Aunque es sencillo elogiar el objetivo de recuperar nuestro tiempo y nuestra atención, es sorprendente lo difícil que puede resultar alcanzarlo. Cuesta horrores resistirse, aunque sea solo durante un fin de semana, a ciertos hábitos tan profundamente arraigados como echar un vistazo al correo electrónico, a Facebook y a otras redes sociales, ojear noticias que ni nos van ni nos vienen —por no hablar de los ciberanzuelos, que despiertan aún más nuestro interés— o dejarse caer en el sofá para pasar varias horas zapeando. Esa dificultad es un reflejo de años de condicionamiento y de la determinación de los comerciantes de atención de exprimir al máximo, por todos los medios posibles, el tiempo que les dedicamos. Cuando estamos absortos en el trabajo, leyendo un libro o jugando con los niños, para los comerciantes de atención es como si estuviéramos robando. Quieren —necesitan— que estemos constantemente fisgoneando en busca de migajas de su entretenimiento, que sintonicemos las pausas publicitarias de su programación o que nos pongamos al día con nuestros amigos mediante algún sistema que pueda servir también a algún propósito de marca.

Si se necesita alguna motivación práctica para superar la incomodidad que genera reclamar la atención que nos pertenece, puede venir bien pararse a pensar en los costes que entraña no hacerlo y que se van acumulando. Sean cuales sean nuestras metas personales, las cosas que nos gustaría lograr, los objetivos de los comerciantes de atención no suelen concordar con los nuestros. ¿Con qué frecuencia te has sentado con la idea, pongamos, de escribir un correo electrónico o comprar una cosa en Internet, y te has encontrado horas después preguntándote qué ha pasado?
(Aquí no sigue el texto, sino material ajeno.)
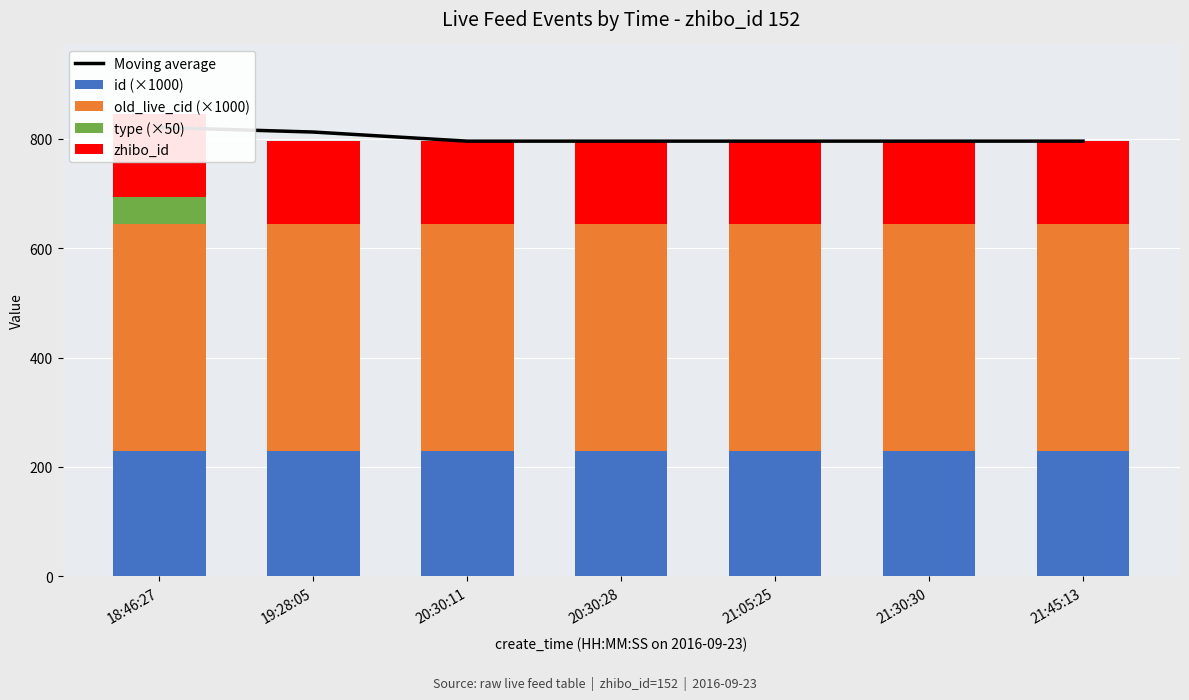

Which series has the largest total across all categories?

Moving average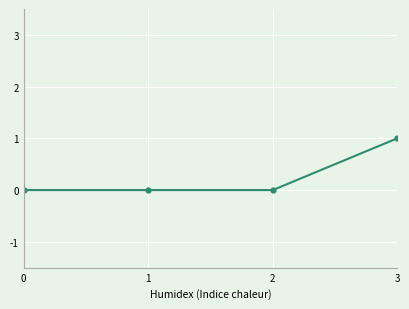

Reading left to right, transcribe all the data shown in this chart.

0=0	1=0	2=0	3=1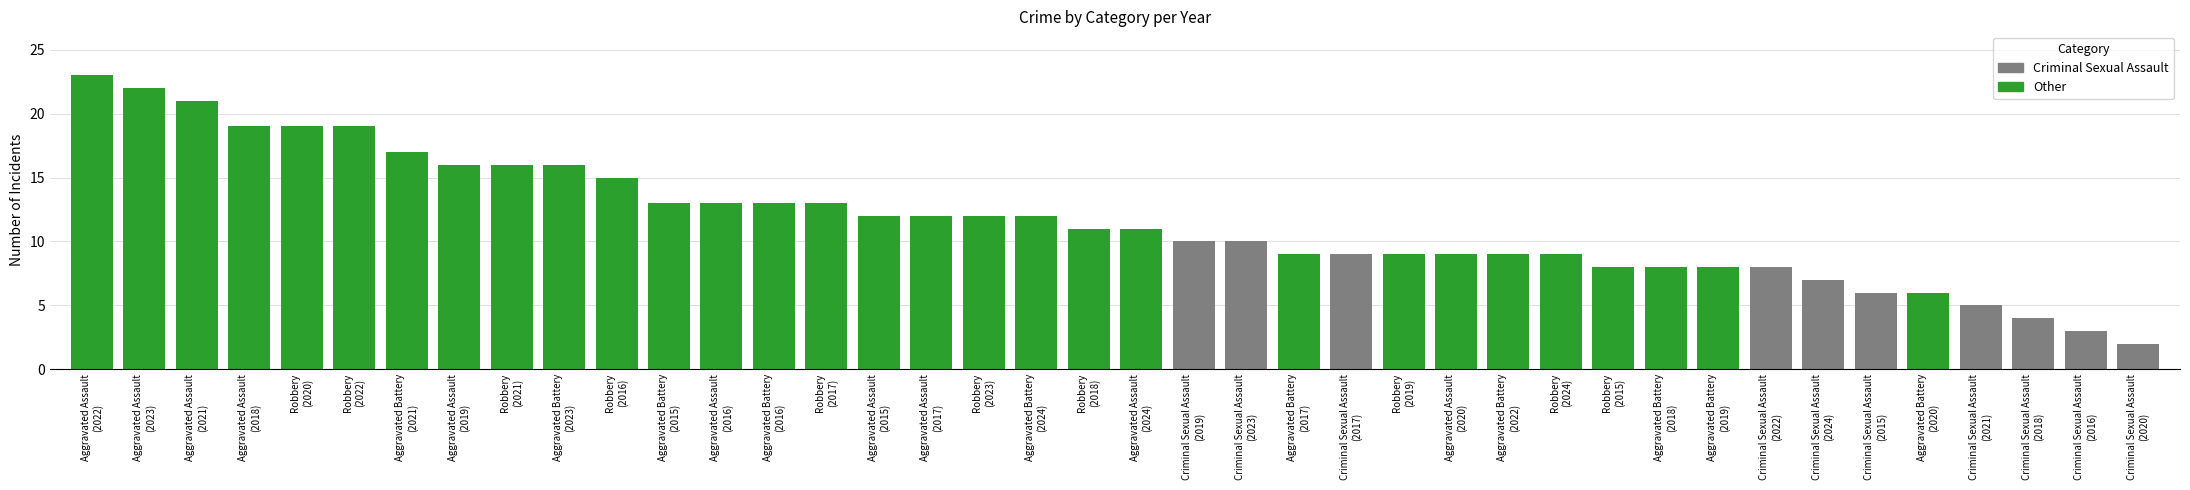

What is the difference between the second highest and second lowest values?

19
Y ¿cuáles son los costes sociales de tener a todos los ciudadanos condicionados para que pasen gran parte de su vida, en vez de concentrados y abstraídos, con la conciencia fragmentada y sometidos a interrupciones constantes? En ese sentido, nuestra vida se ha convertido en todo lo contrario de las que cultivaban los monjes, tanto los de Oriente como los de Occidente, cuyo objetivo era precisamente recoger los frutos de una atención profunda y concentrada. Qué irónico resulta que esa lamentable dispersión mental no proceda de una falta de empuje por nuestra parte, sino de los imperativos de un tipo en particular de empresa comercial que la mayor parte del tiempo ni siquiera resulta especialmente rentable. El resto del sector privado podría tener tantos motivos de queja como el individuo y la sociedad. Sin duda, sería estremecedor calcular el precio macroeconómico de todo ese tiempo que dedicamos a los comerciantes de atención, aunque sea para alertarnos sobre la rémora que supone sobre nuestro propio índice de productividad, que es la medida en virtud de la cual sopesan los economistas todos nuestros actos.

En el fondo, lo reconozcamos o no, los comerciantes de atención han llegado a desempeñar un papel importante a la hora de marcar el rumbo de nuestra vida y, en consecuencia, el futuro de la raza humana, dado que ese futuro no será más que la suma de nuestros estados mentales individuales. ¿Suena exagerado? Fue William James, la fuente del pragmatismo estadounidense —que vivió y murió antes del florecimiento de la industria de la atención—, quien sostuvo que en última instancia nuestra experiencia vital equivaldría a aquello a lo que hubiéramos prestado atención. Por lo tanto, lo que está en juego es algo similar a nuestra forma de vivir la vida. Eso debería bastar para que analicemos con más detalle los innumerables acuerdos que suscribimos habitualmente y, lo que es aún más importante, para que tengamos en cuenta que en ciertas ocasiones nos conviene mantenernos completamente al margen. Si deseamos un futuro que evite la esclavitud del estado propagandístico, así como la narcosis de la cultura del consumo y del famoseo, primero tenemos que reconocer que nuestra atención es valiosa y decidir no desprendernos de ella a un coste tan bajo o de una manera tan irreflexiva como tantas veces hemos hecho. Y luego debemos actuar, a nivel tanto individual como colectivo, para volver a ser dueños de nuestra atención y recuperar, así, la titularidad de la mismísima experiencia de vivir.

(1) Los cortacables (del inglés ‘cord-cutters’) son los usuarios que dejan de pagar su suscripción a la televisión por cable y empiezan a consumir contenidos en Internet.